Branding a Browser
What do you think of when you read the word “browser”? Let me guess – it doesn’t exactly get you on the edge of your seat. And that’s OK. That’s why we’re here.
Here’s the thing. From a marketing perspective, browsers are a super interesting challenge. They’re clearly central to how we spend our days; they’re our window into the internet – where we work, create, binge and stalk 👀. Their design choices have an immense impact on our productivity, our mental well-being and our experience of the world. And everyone uses them.
It’s hard to deny the importance of browsers.
At the same time, for many people browsers are an afterthought. They’re supposed to get out the way. The paradigm of how mainstream audiences interact with browsers hasn’t changed a whole lot since their arrival in the late-90s. A handful of tabs open to a handful of sites that the person visits every day. Most people want a browser that’s fast and (sometimes) private, and something that just works.
Vivaldi’s take on the browser is about as different as you can get. In fact, it’s approach to building software is what drew me to join them in the first place. The company’s product design philosophy is a “maximalist” approach–building-in as many features and options as possible out of the box in order to let the end user do the tinkering to get things just right.
Vivaldi is a browser that demands attention and a pretty steep learning curve, but the upside is a unique software experience. It can be complex, but working in it can also feel more streamlined than the most minimalist browsers. It can adapt and shape-shift to fit just about any use case and the way you work with it evolves as you discover new things it can do.

### DATA EXTRACT:
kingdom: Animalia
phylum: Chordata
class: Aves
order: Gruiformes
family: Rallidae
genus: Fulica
---
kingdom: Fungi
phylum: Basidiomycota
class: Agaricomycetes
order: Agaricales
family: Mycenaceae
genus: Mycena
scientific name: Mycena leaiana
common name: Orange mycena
...
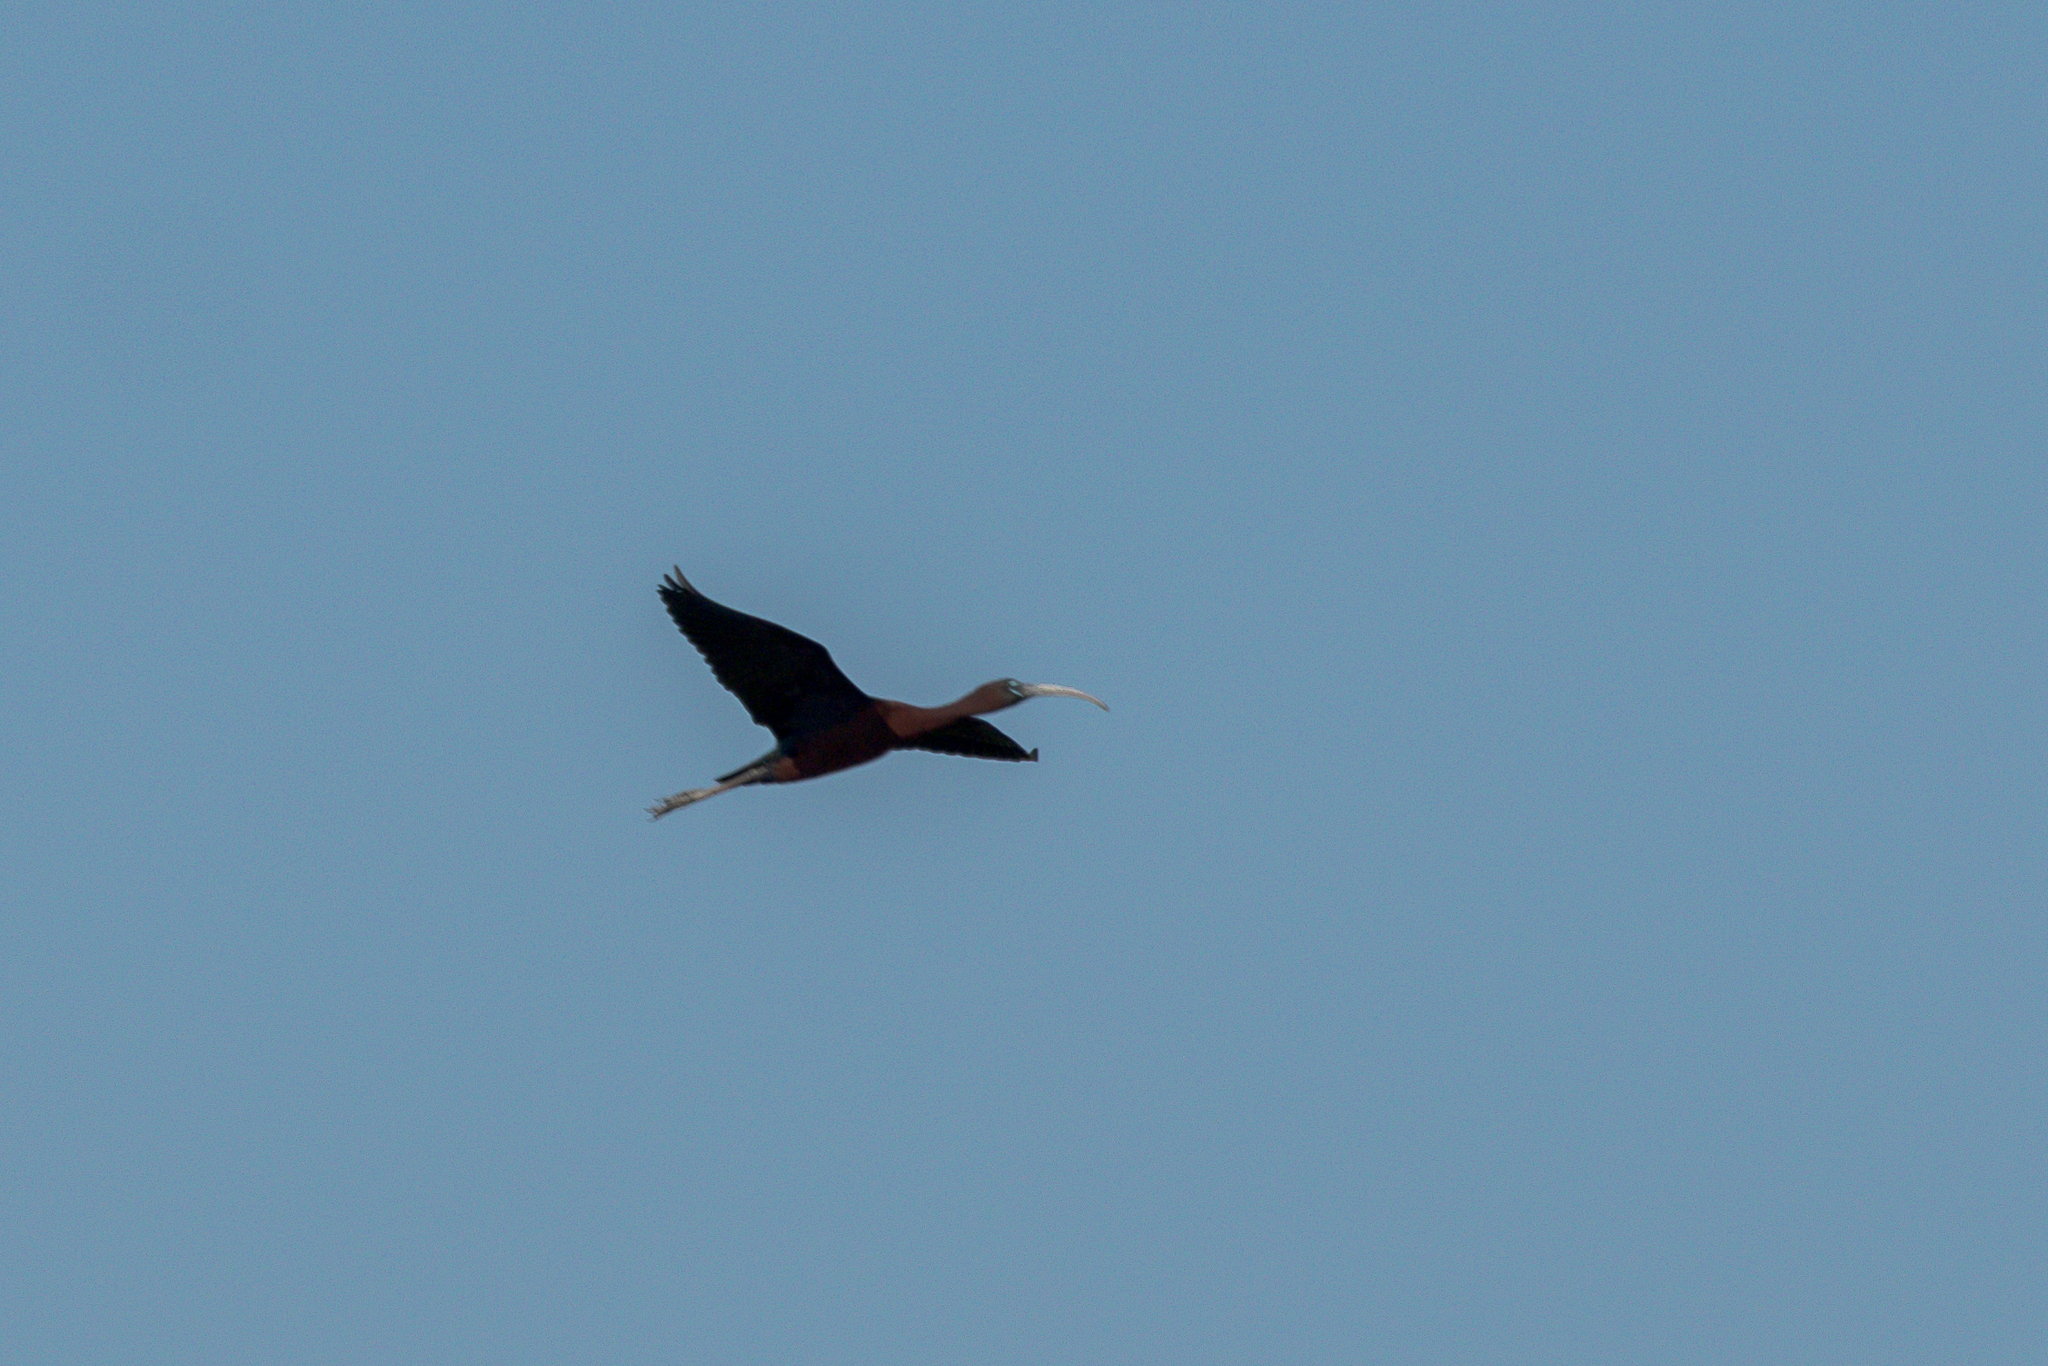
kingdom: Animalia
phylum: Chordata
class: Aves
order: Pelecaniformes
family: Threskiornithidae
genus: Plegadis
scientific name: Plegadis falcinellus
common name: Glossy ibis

### COMPLETE THE FOLLOWING:
**a.** Copy everything in the piece on branding a browser from "At the same" down to "that just works.", word for word.
**b.** Translate this sentence from the piece on branding a browser into Spanish: "It’s hard to deny the importance of browsers."
**c.** Carry on writing the piece on branding a browser from the point where it stops.
You won't need the items for any of this.

### ANSWERS PER TASK:
**a.**
At the same time, for many people browsers are an afterthought. They’re supposed to get out the way. The paradigm of how mainstream audiences interact with browsers hasn’t changed a whole lot since their arrival in the late-90s. A handful of tabs open to a handful of sites that the person visits every day. Most people want a browser that’s fast and (sometimes) private, and something that just works.

**b.** Es difícil negar la importancia de los navegadores.

**c.**
This isn’t a browser that fades into the background.
Vivaldi is an upstart in a world of giants, but it’s hardly a household name. Competing directly with the likes of Google, Apple and Microsoft is never an easy prospectCompetition has kicked up another notch since this article was originally written. More challengers claiming footholds in the market have cropped up, such as Brave or The Browser Company. Vivaldi has a differentiated product offering and a loyal following. The company–headed by former Opera co-founder Jon von Tetzchner–has a strong sense of ethical purpose and a product that is an attention-magnet for tech press.
We’re seeing signs of product market fit amongst Early Adopters. But what will push Vivaldi through to the next stage of growth? How can we expand beyond Early Adopters and get a wider audience more excited about (and connected to) a part of their day that’s become invisible? Will having a more refined brand position help us push through to the next stage of growth?
In the Fall of 2020 I took a deep dive to explore if refining the Vivaldi brand could take us to the next level.
Brand development is a heavy topic. Sure, I’ve dabbled with it in the past, but this project was different. We wanted to go deep, give it the attention it deserves and come back with recommendations we could stand by as a company for potentially years to come.
At the same time, it felt like this is exactly the kind of project that can slog on and never really cross a finish line. This needed to be time-bound, focused and have a clear deliverable where we could step back and say “OK, now we’re done”.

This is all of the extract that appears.